この場合、会社員は100万円を昨年分の売り上げとして計上し、確定申告する。そして今年、事業収入がゼロであれば、持続化給付金の満額100万円をもらえるという仕組みです。役所もすべて細かくチェックはできないから、ほとんどが通ってしまう。血税が本来困った人に渡っていないのは問題です」
こうした違法な給付金詐取指南の多くは、10~30%の手数料を取ることで収益を得ている。一部の転売ヤーや仮想通貨のICO(株式でいう未公開株の公開のような制度)で儲けたグレーゾーンの住人が手を染めているケースが多いというが、中には「手数料無料」というものまである。
「一時の仮想通貨ブームも収束し、ICOにかこつけたポンジスキーム(タコ足配当)は完全に下火になっていたんですが、コロナ以降に盛り返しつつある。彼らは『元手タダで投資できる』と吹聴して、資金を集めているんですが、実際は前述と同様の手口で『持続化給付金を無料で申請代行するので、その100万円を我々に2か月預けろ』というもの。
『配当は月10%』などと謳っているようですが、元金は戻ってはこないでしょう。ただ、自分も不正受給に手を染めているという後ろめたさから、被害届が出されることもない。巧妙な手口です。あるグループの関係者は『今は完全なボーナスステージ』と高笑いしていました」
そしてもう一つ、裏社会で活況を呈しているのが、ペーパーカンパニーの売買だという。
「コロナ前に登記された法人であれば、最大6000万円まで無担保で融資される政策金融公庫の特別貸付などの対象になるため、需要がある。
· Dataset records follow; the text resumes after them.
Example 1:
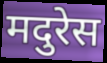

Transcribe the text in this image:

मदुरेस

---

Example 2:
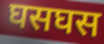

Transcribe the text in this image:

घसघस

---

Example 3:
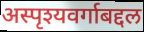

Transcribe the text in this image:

अस्पृश्यवर्गाबद्दल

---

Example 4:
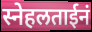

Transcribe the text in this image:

स्नेहलताईनं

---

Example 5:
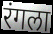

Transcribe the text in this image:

रंगला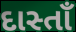
દાસ્તાઁ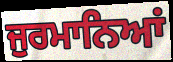
ਜੁਰਮਾਨਿਆਂ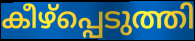
കീഴ്പ്പെടുത്തി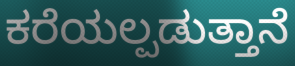
ಕರೆಯಲ್ಪಡುತ್ತಾನೆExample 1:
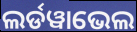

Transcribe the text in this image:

ଲର୍ଡୱାଭେଲ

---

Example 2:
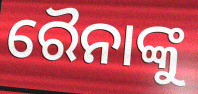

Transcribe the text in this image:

通常、登記したての法人は融資など受けられませんから。中には融資を受けてから計画倒産する目的で購入するケースもあるようです。
取引価格はこれまでの売り上げがどの程度あったかによって変わりますが、過去3期ほどコンスタントに1000万円程度の売り上げがあって、持続化給付金受給済みの法人だと、100万円前後で売買されている。こうした詐欺的な行為が今、横行しています」
持続化給付金事業を経産省から委託された「一般社団法人サービスデザイン推進協議会」は、実体のない幽霊法人だったことが週刊文春によって報じられたが、各種経済支援策に群がる不良どものペーパーカンパニー利用は、それよりは巧妙なようだ。